Transnational networks, standards and the ‘greening’ of ports: Cases from Europe and West Africa
Eric Tamatey Lawer
Sea ports remain a backbone to the world economy, facilitating and enabling the global flow of goods, ideas and people making them crucial hubs in the functioning of global value chains. However, port operations also have adverse impacts on the environment and local communities. Consequently, port authorities are facing pressure from the public and international arena to demonstrate a higher environmental and social performance as sustainability has become a topical concern globally.
Recently, the ‘green port’ concept has emerged as a powerful port development discourse which has been used to describe various notions of sustainable port management and development. As ports are indispensable nodes of supply chains involving many strategic stakeholders; several transnational cooperation, collaborations and alliances have been formed between port authorities, port operating companies, port cities and technology companies for a range of purposes including improving the environmental and social performance of ports across the globe in the form of environmental upgrading in global supply chains. Examples include port environmental networks such as the EcoPorts network, the World Port Climate Initiative, and the African Ports Environment Initiative.

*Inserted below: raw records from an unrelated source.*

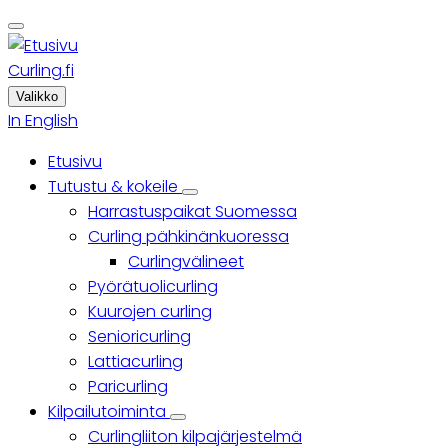
Skip
to
main
Curling.fi
content
Valikko
In English
Etusivu
Päävalikko
Tutustu & kokeile
Tutustu
Harrastuspaikat Suomessa
&
kokeile
Curling pähkinänkuoressa
sub-
Curlingvälineet
navigation
Pyörätuolicurling
Kuurojen curling
Senioricurling
Lattiacurling
Paricurling
Kilpailutoiminta
Kilpailutoiminta
Curlingliiton kilpajärjestelmä
sub-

The assumption is that such collaborations will facilitate the production of knowledge, benchmarking best practices and standards and facilitate their transfer for the ‘greening’ of ports.
The overreaching theme of the research is to explore the concept of ‘green ports’ and the emerging transnational networks and standards for the ‘greening’ of ports in European and West African contexts based on literature reviews and qualitative research tools such as interviews, participant observations and focus group interviews.